# If C-C and C-H bonds are strong, why are hydrocarbons used as fuels?

##### 1 Answer
Sep 10, 2017

Well, the $\text{BREAKING of BONDS REQUIRES ENERGY.....}$

#### Explanation:

$\text{And the making of bonds RELEASES ENERGY.}$

And the goto example is the combustion of hydrocarbons...and we could represent this by say the combustion of propane.....

${C}_{3} {H}_{8} \left(g\right) + 5 {O}_{2} \left(g\right) \rightarrow 3 C {O}_{2} \left(g\right) + 4 {H}_{2} O \left(l\right)$

Given this reaction, CLEARLY, we have to break strong $H - C$, and $C - C$, and $O = O$ bonds.......but WE MAKE, even stronger $C = O$ and $H - O$ bonds, and we may quantitatively measure this energy transfer, i.e........

${C}_{3} {H}_{8} \left(g\right) + 5 {O}_{2} \left(g\right) \rightarrow 3 C {O}_{2} \left(g\right) + 4 {H}_{2} O \left(l\right) + {\Delta}_{1}$

Here ${\Delta}_{1} \equiv - 2220 \cdot k J \cdot m o {l}^{-} 1$ (the negative sign means that energy is released to the surroundings, i.e. the reaction is exothermic); and this seems to agree with our conception of bond energies inasmuch as we may take values of bond enthalpy from standard tables, and we can calculate enthalpies that agree with the experimental values.

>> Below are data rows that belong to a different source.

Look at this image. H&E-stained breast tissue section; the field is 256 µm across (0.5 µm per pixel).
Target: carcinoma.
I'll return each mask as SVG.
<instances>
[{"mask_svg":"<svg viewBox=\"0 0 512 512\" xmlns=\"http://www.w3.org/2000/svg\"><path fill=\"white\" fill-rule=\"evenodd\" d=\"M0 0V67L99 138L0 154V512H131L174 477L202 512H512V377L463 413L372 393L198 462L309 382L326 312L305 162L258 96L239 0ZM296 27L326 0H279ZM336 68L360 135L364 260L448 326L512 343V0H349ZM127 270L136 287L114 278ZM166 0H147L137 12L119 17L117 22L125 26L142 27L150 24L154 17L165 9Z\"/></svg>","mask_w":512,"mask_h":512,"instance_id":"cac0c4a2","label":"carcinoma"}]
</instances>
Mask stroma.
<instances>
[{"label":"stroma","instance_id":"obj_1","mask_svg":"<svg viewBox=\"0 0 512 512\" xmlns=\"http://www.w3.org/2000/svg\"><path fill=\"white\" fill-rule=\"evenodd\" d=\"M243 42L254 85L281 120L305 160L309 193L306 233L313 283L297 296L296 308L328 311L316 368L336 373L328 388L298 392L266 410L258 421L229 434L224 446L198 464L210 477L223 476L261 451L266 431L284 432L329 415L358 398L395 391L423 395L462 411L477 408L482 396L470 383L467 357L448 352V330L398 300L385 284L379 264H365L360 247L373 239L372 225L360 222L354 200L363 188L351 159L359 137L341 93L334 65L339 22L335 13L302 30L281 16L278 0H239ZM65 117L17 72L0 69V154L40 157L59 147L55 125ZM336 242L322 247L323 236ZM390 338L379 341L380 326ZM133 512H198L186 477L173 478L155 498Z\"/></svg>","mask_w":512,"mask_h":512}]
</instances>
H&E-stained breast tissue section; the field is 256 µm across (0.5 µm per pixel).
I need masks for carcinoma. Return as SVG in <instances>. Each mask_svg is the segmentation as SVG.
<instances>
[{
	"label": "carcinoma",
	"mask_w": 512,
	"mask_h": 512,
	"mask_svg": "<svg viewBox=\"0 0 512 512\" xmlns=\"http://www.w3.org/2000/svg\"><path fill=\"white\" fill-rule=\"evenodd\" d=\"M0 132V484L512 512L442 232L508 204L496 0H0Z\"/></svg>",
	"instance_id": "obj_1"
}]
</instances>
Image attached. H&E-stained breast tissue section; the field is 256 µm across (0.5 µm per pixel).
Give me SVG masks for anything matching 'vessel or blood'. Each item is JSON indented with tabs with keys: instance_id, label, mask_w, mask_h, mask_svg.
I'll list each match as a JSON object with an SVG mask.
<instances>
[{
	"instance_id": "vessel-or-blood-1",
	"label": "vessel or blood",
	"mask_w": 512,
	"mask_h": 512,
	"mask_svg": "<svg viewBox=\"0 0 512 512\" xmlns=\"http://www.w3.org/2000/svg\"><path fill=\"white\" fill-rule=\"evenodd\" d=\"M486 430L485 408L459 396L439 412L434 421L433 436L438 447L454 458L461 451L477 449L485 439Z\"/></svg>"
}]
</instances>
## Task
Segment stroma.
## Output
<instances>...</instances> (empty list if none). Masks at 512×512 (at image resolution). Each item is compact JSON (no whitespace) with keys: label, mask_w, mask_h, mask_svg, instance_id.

For butane, we could write.....

${C}_{4} {H}_{10} \left(g\right) + \frac{13}{2} {O}_{2} \left(g\right) \rightarrow 4 C {O}_{2} \left(g\right) + 5 {H}_{2} O \left(l\right) + {\Delta}_{2}$

$\text{A priori}$, without looking at experimental data, would you predict that ${\Delta}_{1} > {\Delta}_{2}$ or the converse? Why or why not?

And as to how we use this energy? Well, we use it to drive our cars, and to light and heat our homes, and cook our dinners....